Drivers still sceptical about electric vehicle savings

World EV Day Running costs

The survey of over 2000 people uncovers their doubt about EVs

Survey highlights the need for clear, consistent data as the market grows

Car makers and the government are being advised to provide clearer information about electric vehicles after a recent study showed 38% of drivers know little or nothing about how much they cost to run.

The survey of 2200 UK adults, conducted for World EV Day, suggested attitudes towards electric vehicles were generally positive. Two thirds (64%) of drivers said they would consider an EV for their next car. Less than half said the same about diesel.

Running costs (excluding the cost of the vehicle itself) were the top priority for car buyers. In the survey, 91% said running costs were an important factor when choosing their next vehicle, and this was slightly higher (93%) among potential EV drivers, outranking environmental benefits, range and convenient refuelling or recharging.

Running costs are a crucial consideration because the difference in them between cars can be stark. According to manufacturer figures, the Vauxhall Corsa-e costs £107 less in monthly running costs than its petrol-powered twin. 

However, 53% of drivers said choosing an electric vehicle was confusing, and only 26% who are considering getting one expected running costs to be lower than for a petrol or diesel car. 

The results highlight some significant knowledge gaps. Less than half of those surveyed (47%) expected electric vehicles to offer a tax saving, despite EVs qualifying for zero-rate vehicle excise duty (regardless of list price) and an ultra-low 2% company car tax band, compared with at least 25% for petrol or diesel models.

Even among those who said running costs were an important factor, 23% didn’t know whether electric vehicles’ servicing and maintenance costs were lower, 15% were unsure if they avoided clean air zone charges, 14% were unaware of tax incentives, and 13% didn’t know how the cost of electricity compared with petrol or diesel costs.

Drivers also reported struggling with other important information.
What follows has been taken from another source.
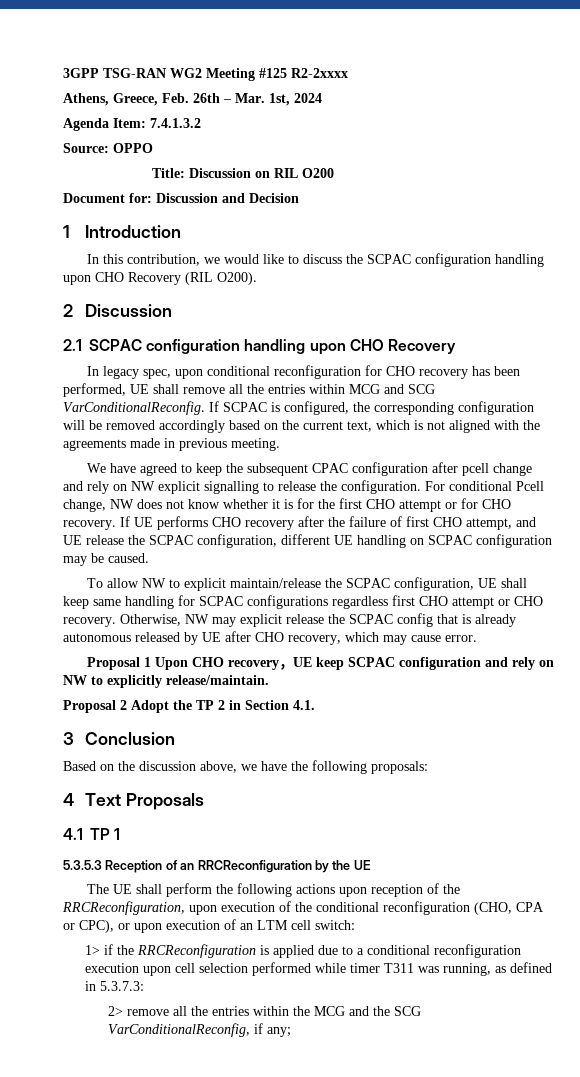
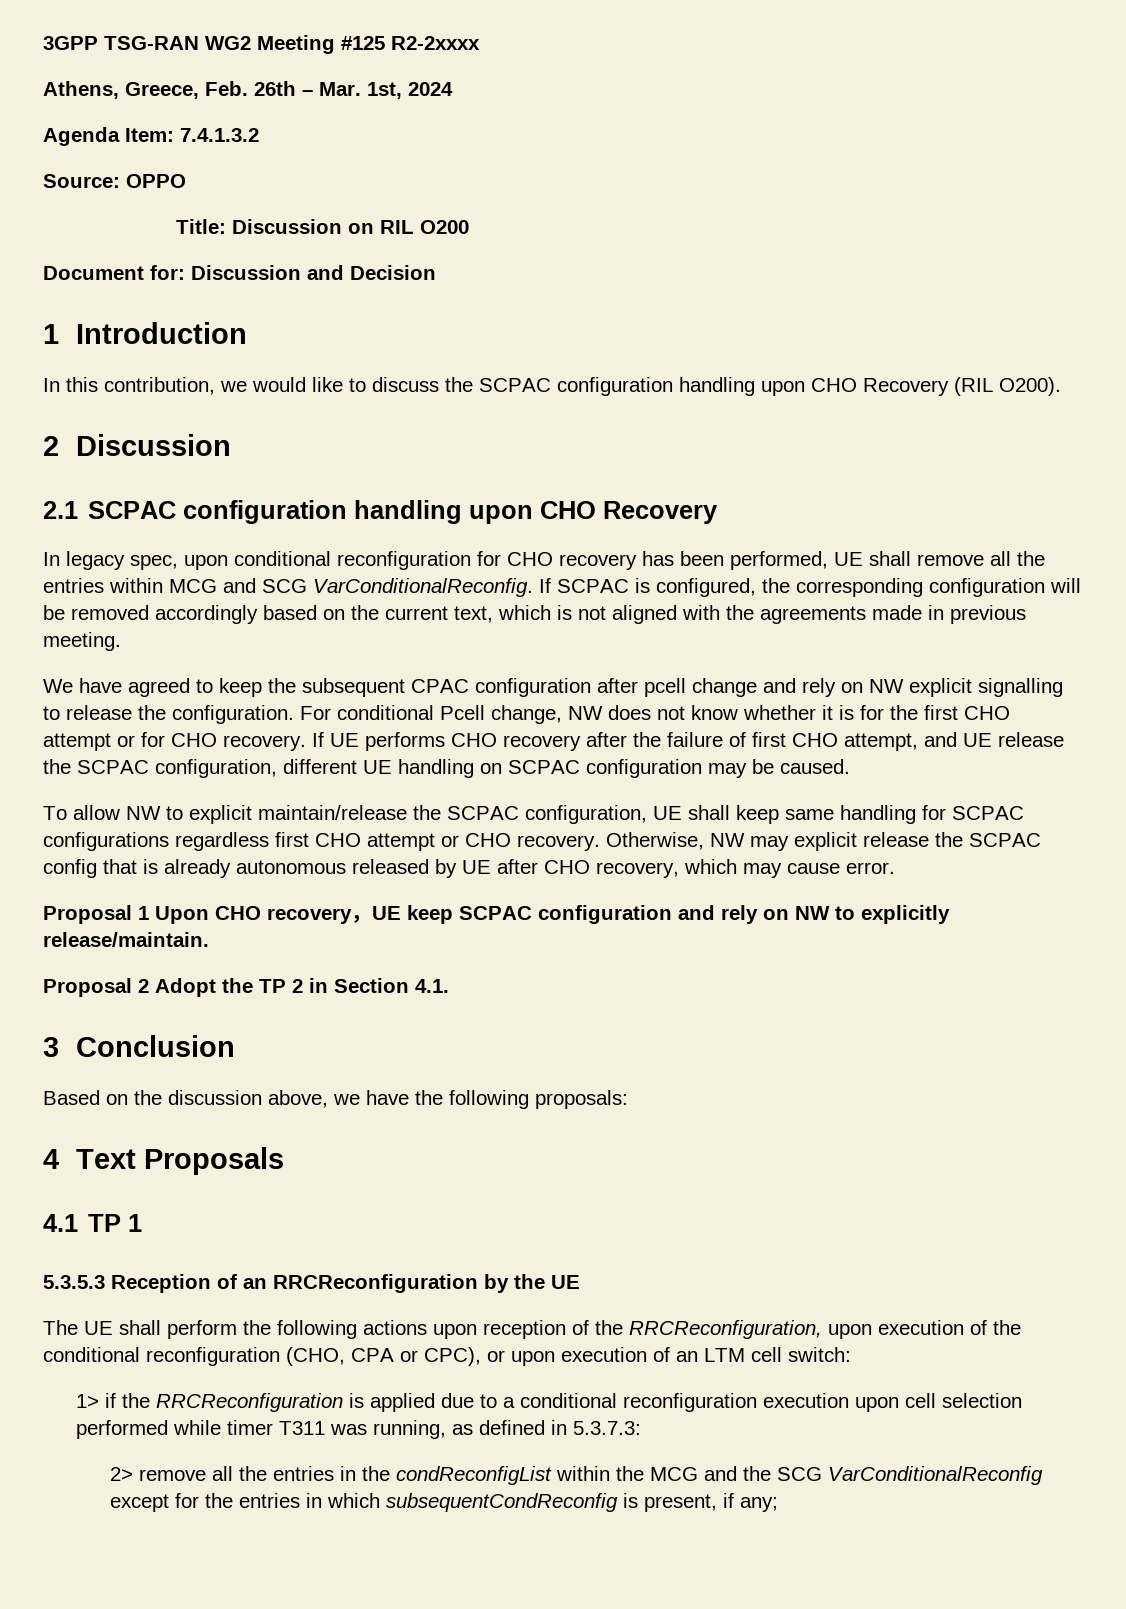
(249, 1011) none -> [339,1466,552,1485] in the condReconfigList
[107,1023,250,1037] VarConditionalReconfig, -> [827,1466,1043,1485] [109,1493,717,1512] VarConditionalReconfig except for the entries in which subsequentCondReconfig is present,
Range was the third most common influence on vehicle choice, with two thirds (65%) of drivers noting that this was improving and 44% adding that they could do most journeys on a single charge. 

However, almost half (46%) said published data was hard to understand, and this was even higher among those who had researched electric vehicles in detail (58%) or already drive one (59%). 

In turn, 50% expected to get less than the manufacturers’ stated range, and 56% said that this would put them off getting an electric vehicle altogether.

Neill Emmett, head of marketing at LeasePlan UK and the study’s project lead, said: “Most EV models work out cheaper than diesel or petrol cars due to the lower whole-life costs.

“We urgently need greater access to more financially attainable vehicles [and] continue to educate people about the cheaper running costs of an EV – even in the current economic environment – to tackle many of the common misconceptions we’re seeing.”